Monday, July 15, 2013

Corporate America is watching building a profile

Like dozens of other brick-and-mortar retailers, Nordstrom wanted to learn more about its customers — how many came through the doors, how many were repeat visitors — the kind of information that e-commerce sites like Amazon have in spades. So last fall the company started testing new technology that allowed it to track customers' movements by following the Wi-Fi signals from their smartphones.

Nordstrom's experiment is part of a movement by retailers to gather data about in-store shoppers' behavior and moods, using video surveillance and signals from their cellphones and apps to learn information as varied as their sex, how many minutes they spend in the candy aisle and how long they look at merchandise before buying it.

RetailNext, uses video footage to study how shoppers navigate, determining, say, that men spend only one minute in the coat department, which may help a store streamline its men's outerwear layout. It also differentiates men from women, and children from adults. RetailNext, based in San Jose, Calif., adds data from shoppers' smartphones to deduce even more specific patterns. If a shopper's phone is set to look for Wi-Fi networks, a store that offers Wi-Fi can pinpoint where the shopper is in the store, within a 10-foot radius, even if the shopper does not connect to the network, said Tim Callan, RetailNext's chief marketing officer.

The store can also recognize returning shoppers, because mobile devices send unique identification codes when they search for networks. That means stores can now tell how repeat customers behave and the average time between visits.

Brickstream uses video information to watch shoppers. The company, based near Atlanta, sells a $1,500 stereoscopic camera that separates adults from children, and counts people in different parts of a store to determine which aisles are popular and how many cash registers to open.
Nomi, of New York, uses Wi-Fi to track customers' behavior in a store, but goes one step further by matching a phone with an individual.

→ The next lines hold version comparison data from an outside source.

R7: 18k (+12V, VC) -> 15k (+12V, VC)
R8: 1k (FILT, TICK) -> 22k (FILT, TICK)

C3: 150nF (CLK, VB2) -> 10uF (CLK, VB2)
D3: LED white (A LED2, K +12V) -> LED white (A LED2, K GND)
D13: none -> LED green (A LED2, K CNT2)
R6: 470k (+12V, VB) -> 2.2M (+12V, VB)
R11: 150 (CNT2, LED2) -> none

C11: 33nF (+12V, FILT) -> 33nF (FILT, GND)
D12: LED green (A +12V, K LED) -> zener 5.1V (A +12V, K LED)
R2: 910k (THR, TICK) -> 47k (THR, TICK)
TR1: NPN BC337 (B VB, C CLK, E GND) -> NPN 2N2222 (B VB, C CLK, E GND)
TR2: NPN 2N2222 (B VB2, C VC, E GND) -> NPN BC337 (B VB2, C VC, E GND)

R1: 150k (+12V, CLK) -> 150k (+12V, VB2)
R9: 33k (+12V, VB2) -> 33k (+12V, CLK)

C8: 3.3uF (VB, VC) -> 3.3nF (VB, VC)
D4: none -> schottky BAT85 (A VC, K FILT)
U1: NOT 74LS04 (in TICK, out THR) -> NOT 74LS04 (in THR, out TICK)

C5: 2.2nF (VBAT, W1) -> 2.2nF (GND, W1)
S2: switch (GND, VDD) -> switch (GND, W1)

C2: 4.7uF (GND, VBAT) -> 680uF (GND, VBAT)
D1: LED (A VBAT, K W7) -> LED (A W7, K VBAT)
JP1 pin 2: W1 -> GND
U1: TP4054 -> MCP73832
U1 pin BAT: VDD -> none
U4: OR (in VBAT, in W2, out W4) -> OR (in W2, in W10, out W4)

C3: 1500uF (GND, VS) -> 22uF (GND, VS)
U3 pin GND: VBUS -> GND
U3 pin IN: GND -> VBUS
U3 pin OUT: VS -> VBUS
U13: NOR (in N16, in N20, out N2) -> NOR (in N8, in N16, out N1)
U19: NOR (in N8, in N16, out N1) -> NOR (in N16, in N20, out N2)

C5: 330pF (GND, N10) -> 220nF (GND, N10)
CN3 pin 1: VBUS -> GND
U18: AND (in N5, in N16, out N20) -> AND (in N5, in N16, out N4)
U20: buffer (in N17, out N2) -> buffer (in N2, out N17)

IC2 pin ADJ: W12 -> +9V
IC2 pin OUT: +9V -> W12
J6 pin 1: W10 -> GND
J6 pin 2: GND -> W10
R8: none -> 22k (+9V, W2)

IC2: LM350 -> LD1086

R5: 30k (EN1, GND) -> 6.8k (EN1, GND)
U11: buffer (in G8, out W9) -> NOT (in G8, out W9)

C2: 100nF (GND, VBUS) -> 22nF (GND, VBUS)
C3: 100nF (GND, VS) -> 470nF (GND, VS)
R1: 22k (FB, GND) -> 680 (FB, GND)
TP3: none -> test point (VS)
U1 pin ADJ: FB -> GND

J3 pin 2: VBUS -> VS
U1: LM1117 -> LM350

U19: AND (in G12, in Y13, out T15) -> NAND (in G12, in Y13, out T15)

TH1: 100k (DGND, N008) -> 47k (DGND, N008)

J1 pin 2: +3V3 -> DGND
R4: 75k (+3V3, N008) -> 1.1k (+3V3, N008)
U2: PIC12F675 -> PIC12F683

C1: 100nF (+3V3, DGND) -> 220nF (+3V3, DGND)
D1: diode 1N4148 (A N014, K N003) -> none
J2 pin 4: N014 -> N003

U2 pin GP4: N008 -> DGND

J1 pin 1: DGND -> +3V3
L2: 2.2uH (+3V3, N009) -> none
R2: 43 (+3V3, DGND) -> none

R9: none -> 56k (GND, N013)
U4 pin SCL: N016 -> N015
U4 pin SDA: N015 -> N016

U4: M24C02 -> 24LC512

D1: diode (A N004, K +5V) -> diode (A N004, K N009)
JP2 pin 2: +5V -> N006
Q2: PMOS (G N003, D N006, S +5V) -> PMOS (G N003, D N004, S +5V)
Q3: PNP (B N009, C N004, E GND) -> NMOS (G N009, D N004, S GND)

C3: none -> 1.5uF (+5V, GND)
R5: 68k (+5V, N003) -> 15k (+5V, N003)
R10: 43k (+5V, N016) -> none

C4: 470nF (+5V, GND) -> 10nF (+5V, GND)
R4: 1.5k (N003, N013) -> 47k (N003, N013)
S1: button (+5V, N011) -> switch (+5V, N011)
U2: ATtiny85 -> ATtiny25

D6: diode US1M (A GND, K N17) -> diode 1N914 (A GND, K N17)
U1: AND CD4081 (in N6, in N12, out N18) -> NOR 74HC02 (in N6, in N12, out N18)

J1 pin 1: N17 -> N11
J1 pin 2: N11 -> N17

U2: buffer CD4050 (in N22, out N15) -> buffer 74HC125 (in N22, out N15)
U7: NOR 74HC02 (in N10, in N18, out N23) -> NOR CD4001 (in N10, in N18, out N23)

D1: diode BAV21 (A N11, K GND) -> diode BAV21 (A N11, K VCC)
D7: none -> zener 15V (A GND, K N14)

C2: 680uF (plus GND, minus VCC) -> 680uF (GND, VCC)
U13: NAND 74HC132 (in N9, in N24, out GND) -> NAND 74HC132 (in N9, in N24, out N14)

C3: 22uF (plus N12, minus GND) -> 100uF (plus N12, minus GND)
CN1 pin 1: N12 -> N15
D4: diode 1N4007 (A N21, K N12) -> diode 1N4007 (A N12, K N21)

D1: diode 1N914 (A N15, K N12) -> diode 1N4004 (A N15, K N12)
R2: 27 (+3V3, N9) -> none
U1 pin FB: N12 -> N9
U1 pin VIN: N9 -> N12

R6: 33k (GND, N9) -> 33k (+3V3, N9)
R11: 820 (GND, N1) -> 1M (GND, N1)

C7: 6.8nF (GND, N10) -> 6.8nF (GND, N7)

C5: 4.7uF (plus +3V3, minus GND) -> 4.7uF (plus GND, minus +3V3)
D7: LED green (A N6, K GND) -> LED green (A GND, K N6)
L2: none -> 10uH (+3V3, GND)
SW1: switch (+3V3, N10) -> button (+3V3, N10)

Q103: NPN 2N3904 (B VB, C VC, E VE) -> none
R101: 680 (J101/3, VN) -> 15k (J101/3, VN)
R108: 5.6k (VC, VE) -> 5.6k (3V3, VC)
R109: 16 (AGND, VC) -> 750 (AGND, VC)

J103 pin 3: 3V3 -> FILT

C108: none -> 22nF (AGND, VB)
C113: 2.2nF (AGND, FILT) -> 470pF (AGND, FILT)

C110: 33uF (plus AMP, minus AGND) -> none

When a shopper has volunteered some personal information, either by downloading a retailer's app or providing an e-mail address when using in-store Wi-Fi, Nomi pulls up a profile of that customer — the number of recent visits, what products that customer was looking at on the Web site last night, purchase history. The store then has access to that profile.

"I walk into Macy's, Macy's knows that I just entered the store, and they're able to give me a personalized recommendation through my phone the moment I enter the store," said Corey Capasso, Nomi's president. "It's literally bringing the Amazon experience into the store."

Speaking of Amazon, last week I was on Amazon looking for audiobooks.  The next day I logged on to the CNBC website and low and behold there was an ad for audiobooks right there on their homepage.